INSTRUCTIONS FOR THE TASK
Reproduce the entries exactly.

SOURCE MATERIAL
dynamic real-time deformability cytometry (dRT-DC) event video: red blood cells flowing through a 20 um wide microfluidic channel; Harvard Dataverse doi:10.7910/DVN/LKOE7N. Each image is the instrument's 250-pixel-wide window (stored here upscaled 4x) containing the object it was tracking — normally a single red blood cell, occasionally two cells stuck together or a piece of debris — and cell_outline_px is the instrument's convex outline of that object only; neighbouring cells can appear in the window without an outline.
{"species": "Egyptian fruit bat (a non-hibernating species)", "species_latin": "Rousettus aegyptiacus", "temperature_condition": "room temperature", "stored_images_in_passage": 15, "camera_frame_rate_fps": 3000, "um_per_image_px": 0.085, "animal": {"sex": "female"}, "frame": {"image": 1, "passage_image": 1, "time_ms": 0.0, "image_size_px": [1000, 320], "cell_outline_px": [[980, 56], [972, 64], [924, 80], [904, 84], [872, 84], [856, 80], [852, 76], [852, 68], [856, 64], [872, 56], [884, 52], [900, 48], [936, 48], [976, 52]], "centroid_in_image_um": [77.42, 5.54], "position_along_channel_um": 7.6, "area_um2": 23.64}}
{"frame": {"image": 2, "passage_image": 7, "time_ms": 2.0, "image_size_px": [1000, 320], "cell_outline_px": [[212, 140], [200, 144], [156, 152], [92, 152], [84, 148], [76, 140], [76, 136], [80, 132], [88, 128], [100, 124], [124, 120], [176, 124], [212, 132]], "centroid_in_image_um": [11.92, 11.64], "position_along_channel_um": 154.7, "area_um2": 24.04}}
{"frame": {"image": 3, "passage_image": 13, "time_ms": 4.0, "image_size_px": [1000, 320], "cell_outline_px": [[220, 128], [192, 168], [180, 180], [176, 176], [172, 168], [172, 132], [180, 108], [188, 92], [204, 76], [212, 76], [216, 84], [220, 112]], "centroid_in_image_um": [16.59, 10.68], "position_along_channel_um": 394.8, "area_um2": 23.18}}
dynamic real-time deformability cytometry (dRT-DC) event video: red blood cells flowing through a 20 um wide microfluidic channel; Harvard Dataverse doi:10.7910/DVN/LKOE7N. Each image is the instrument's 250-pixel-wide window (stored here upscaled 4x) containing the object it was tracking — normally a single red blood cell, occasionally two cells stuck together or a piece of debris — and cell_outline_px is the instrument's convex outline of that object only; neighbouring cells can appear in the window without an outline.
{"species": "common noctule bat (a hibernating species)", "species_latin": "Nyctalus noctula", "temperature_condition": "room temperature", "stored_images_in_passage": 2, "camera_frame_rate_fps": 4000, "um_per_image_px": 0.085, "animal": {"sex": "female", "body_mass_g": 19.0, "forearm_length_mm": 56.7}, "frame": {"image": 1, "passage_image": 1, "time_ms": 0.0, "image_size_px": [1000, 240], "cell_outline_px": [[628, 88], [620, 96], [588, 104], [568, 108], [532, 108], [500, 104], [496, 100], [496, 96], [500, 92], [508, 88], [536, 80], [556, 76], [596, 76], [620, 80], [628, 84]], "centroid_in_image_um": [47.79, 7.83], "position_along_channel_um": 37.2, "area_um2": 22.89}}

OUTPUT
dynamic real-time deformability cytometry (dRT-DC) event video: red blood cells flowing through a 20 um wide microfluidic channel; Harvard Dataverse doi:10.7910/DVN/LKOE7N. Each image is the instrument's 250-pixel-wide window (stored here upscaled 4x) containing the object it was tracking — normally a single red blood cell, occasionally two cells stuck together or a piece of debris — and cell_outline_px is the instrument's convex outline of that object only; neighbouring cells can appear in the window without an outline.
{"species": "Egyptian fruit bat (a non-hibernating species)", "species_latin": "Rousettus aegyptiacus", "temperature_condition": "room temperature", "stored_images_in_passage": 15, "camera_frame_rate_fps": 3000, "um_per_image_px": 0.085, "animal": {"sex": "female"}, "frame": {"image": 1, "passage_image": 1, "time_ms": 0.0, "image_size_px": [1000, 320], "cell_outline_px": [[980, 56], [972, 64], [924, 80], [904, 84], [872, 84], [856, 80], [852, 76], [852, 68], [856, 64], [872, 56], [884, 52], [900, 48], [936, 48], [976, 52]], "centroid_in_image_um": [77.42, 5.54], "position_along_channel_um": 7.6, "area_um2": 23.64}}
{"frame": {"image": 2, "passage_image": 7, "time_ms": 2.0, "image_size_px": [1000, 320], "cell_outline_px": [[212, 140], [200, 144], [156, 152], [92, 152], [84, 148], [76, 140], [76, 136], [80, 132], [88, 128], [100, 124], [124, 120], [176, 124], [212, 132]], "centroid_in_image_um": [11.92, 11.64], "position_along_channel_um": 154.7, "area_um2": 24.04}}
{"frame": {"image": 3, "passage_image": 13, "time_ms": 4.0, "image_size_px": [1000, 320], "cell_outline_px": [[220, 128], [192, 168], [180, 180], [176, 176], [172, 168], [172, 132], [180, 108], [188, 92], [204, 76], [212, 76], [216, 84], [220, 112]], "centroid_in_image_um": [16.59, 10.68], "position_along_channel_um": 394.8, "area_um2": 23.18}}
dynamic real-time deformability cytometry (dRT-DC) event video: red blood cells flowing through a 20 um wide microfluidic channel; Harvard Dataverse doi:10.7910/DVN/LKOE7N. Each image is the instrument's 250-pixel-wide window (stored here upscaled 4x) containing the object it was tracking — normally a single red blood cell, occasionally two cells stuck together or a piece of debris — and cell_outline_px is the instrument's convex outline of that object only; neighbouring cells can appear in the window without an outline.
{"species": "common noctule bat (a hibernating species)", "species_latin": "Nyctalus noctula", "temperature_condition": "room temperature", "stored_images_in_passage": 2, "camera_frame_rate_fps": 4000, "um_per_image_px": 0.085, "animal": {"sex": "female", "body_mass_g": 19.0, "forearm_length_mm": 56.7}, "frame": {"image": 1, "passage_image": 1, "time_ms": 0.0, "image_size_px": [1000, 240], "cell_outline_px": [[628, 88], [620, 96], [588, 104], [568, 108], [532, 108], [500, 104], [496, 100], [496, 96], [500, 92], [508, 88], [536, 80], [556, 76], [596, 76], [620, 80], [628, 84]], "centroid_in_image_um": [47.79, 7.83], "position_along_channel_um": 37.2, "area_um2": 22.89}}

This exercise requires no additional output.